Le PDC entend de la sorte diminuer l'attractivité de la Suisse pour les migrants mus par des motifs économiques. Les requérants qui fuient des guerres ou des persécutions bénéficieraient pour leur part d'une rampe de lancement dans le marché du travail helvétique, en prévision d'un possible succès de leur démarche, a précisé le conseiller aux Etats Urs Schwaller (FR).

Assistance juridique gratuite

Dans un autre point du document, les parlementaires soutiennent l'assistance juridique gratuite pour tous les requérants d'asile. Les "cas Dublin" pourraient toutefois en être exclus.

Le conseil juridique garantit que les procédures se déroulent conformément à l'Etat de droit, soulignent les élus, tous membres des commissions des institutions politiques des deux Chambres. Le PDC adopte ici une position contraire à celle de l'UDC, dont le président Toni Brunner a à nouveau brandi la menace d'un référendum si cette prestation était maintenue dans la réforme de l'asile.

Si ce projet approuvé par le Conseil des Etats en juin permet d'accélérer les procédures, il peut encore être amélioré, estiment les démocrates-chrétiens. Les conseillers nationaux Gerhard Pfister (ZG), Ruth Humbel (AG) et Marco Romano (TI), ainsi que les sénateurs Paul Niederberger (NW) et Urs Schwaller (FR), émettent d'autres propositions.

Plus d'argent, mais des bons

Les requérants d'asile ne devraient plus recevoir l'aide sociale en espèces, mais sous forme de bons et de prestations. Ils n'auraient ainsi plus la possibilité d'envoyer de l'argent dans leurs pays d'origine.
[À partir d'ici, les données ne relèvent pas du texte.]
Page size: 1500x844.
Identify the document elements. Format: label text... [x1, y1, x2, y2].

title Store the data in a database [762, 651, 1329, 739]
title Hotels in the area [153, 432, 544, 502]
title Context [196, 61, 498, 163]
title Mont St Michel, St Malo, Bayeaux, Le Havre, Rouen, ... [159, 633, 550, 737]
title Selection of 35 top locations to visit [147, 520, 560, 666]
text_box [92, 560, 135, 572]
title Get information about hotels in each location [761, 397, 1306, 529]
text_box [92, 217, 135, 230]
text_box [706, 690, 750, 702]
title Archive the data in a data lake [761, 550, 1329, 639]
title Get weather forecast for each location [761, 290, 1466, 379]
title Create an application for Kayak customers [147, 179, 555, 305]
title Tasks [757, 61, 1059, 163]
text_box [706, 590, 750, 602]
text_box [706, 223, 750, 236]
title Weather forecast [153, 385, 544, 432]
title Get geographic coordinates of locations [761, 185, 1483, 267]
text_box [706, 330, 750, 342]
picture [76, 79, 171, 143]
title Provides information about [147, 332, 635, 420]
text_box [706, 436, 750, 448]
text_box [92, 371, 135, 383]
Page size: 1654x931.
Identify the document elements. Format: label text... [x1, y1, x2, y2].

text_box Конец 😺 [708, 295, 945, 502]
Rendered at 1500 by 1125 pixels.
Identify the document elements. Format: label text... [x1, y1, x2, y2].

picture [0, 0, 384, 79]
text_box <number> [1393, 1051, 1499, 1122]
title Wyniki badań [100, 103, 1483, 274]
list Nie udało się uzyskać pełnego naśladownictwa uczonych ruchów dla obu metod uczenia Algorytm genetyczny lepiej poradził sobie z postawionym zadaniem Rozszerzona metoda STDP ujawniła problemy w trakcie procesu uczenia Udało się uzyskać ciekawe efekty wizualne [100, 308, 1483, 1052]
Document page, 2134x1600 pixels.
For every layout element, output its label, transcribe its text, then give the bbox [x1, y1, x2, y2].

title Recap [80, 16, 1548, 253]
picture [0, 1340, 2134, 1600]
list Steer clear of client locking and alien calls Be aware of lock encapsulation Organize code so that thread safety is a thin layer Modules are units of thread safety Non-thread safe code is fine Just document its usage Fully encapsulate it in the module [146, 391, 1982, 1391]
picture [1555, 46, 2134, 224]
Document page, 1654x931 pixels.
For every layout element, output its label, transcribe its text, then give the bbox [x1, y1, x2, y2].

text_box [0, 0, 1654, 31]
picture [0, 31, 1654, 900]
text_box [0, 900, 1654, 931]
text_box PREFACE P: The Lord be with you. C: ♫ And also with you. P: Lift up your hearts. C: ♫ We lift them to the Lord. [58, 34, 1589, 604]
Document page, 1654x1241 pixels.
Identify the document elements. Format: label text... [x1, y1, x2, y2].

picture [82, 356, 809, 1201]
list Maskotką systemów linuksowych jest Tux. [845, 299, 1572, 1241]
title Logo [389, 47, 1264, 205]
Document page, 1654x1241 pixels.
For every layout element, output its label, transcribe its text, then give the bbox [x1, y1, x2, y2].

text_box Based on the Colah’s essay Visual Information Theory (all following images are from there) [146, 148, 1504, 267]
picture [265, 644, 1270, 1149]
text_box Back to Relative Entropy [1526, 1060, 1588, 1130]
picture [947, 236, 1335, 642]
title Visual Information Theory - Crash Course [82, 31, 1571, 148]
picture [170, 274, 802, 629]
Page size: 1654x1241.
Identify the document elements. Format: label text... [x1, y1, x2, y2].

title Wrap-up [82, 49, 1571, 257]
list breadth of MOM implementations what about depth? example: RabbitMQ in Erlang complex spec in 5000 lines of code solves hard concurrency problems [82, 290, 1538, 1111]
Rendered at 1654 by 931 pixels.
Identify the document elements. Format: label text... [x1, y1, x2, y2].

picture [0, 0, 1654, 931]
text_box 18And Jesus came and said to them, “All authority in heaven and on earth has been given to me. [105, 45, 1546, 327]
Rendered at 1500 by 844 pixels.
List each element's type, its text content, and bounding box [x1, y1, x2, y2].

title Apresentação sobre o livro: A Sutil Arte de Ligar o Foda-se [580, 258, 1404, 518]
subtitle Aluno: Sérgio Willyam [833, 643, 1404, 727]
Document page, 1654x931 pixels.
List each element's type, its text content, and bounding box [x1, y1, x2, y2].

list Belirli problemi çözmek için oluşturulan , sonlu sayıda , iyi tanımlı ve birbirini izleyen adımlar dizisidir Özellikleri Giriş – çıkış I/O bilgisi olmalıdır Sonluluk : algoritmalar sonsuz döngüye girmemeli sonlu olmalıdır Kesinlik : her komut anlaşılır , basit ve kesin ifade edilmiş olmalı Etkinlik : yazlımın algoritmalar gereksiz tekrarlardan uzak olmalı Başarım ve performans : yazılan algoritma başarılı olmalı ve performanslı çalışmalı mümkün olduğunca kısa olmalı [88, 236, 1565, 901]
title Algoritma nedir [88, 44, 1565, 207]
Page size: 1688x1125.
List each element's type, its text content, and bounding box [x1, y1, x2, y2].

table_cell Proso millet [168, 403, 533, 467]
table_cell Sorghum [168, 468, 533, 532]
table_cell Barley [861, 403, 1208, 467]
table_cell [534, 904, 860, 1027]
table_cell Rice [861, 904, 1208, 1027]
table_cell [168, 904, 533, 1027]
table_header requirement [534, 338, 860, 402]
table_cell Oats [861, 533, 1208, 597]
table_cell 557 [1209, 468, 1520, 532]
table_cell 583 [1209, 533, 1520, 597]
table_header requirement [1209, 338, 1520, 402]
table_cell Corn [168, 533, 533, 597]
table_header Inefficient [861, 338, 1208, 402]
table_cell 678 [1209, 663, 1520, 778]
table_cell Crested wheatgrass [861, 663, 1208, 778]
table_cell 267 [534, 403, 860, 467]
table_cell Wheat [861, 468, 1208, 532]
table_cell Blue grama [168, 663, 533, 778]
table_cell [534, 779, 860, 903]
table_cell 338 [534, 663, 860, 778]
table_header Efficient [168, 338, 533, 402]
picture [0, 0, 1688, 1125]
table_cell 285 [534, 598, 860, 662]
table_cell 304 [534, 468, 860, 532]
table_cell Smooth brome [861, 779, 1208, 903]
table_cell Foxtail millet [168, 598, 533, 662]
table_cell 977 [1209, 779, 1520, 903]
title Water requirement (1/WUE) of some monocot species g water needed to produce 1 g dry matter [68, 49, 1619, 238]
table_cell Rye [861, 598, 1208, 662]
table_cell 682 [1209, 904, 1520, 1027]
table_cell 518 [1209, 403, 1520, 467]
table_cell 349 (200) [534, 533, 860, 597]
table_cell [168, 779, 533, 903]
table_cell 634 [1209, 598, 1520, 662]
Les cantons frontaliers, avant tout le Tessin, doivent être soulagés, notamment en renforçant le contrôle des personnes. L'armée pourrait éventuellement soutenir les autorités civiles.

Le Conseil fédéral devrait enfin faire pression avec d'autres Etats sur l'Erythrée, dont les ressortissants sont en tête de liste des demandes d'asile, pour que les conditions s'améliorent dans le pays et que les renvois deviennent possibles. Le droit interdit de refouler des individus vers des pays où ils sont fortement menacés.